Your goal –
Could you write out, word for word, only the lines from the one containing "Фитопрепараты для животных" through the last line of the data below?

- - - - -

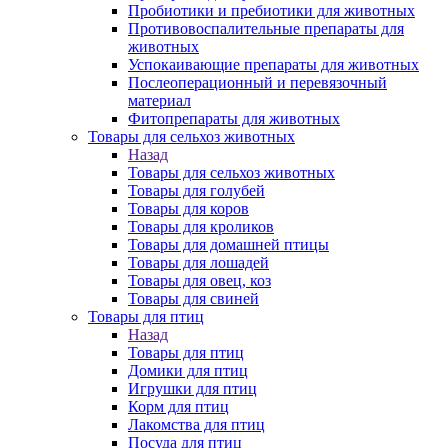
Пробиотики и пребиотики для животных
Противовоспалительные препараты для
животных
Успокаивающие препараты для животных
Послеоперационный и перевязочный
материал
Фитопрепараты для животных
Товары для сельхоз животных
Назад
Товары для сельхоз животных
Товары для голубей
Товары для коров
Товары для кроликов
Товары для домашней птицы
Товары для лошадей
Товары для овец, коз
Товары для свиней
Товары для птиц
Назад
Товары для птиц
Домики для птиц
Игрушки для птиц
Корм для птиц
Лакомства для птиц
Посуда для птиц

- - - - -

Result of the task –
Фитопрепараты для животных
Товары для сельхоз животных
Назад
Товары для сельхоз животных
Товары для голубей
Товары для коров
Товары для кроликов
Товары для домашней птицы
Товары для лошадей
Товары для овец, коз
Товары для свиней
Товары для птиц
Назад
Товары для птиц
Домики для птиц
Игрушки для птиц
Корм для птиц
Лакомства для птиц
Посуда для птиц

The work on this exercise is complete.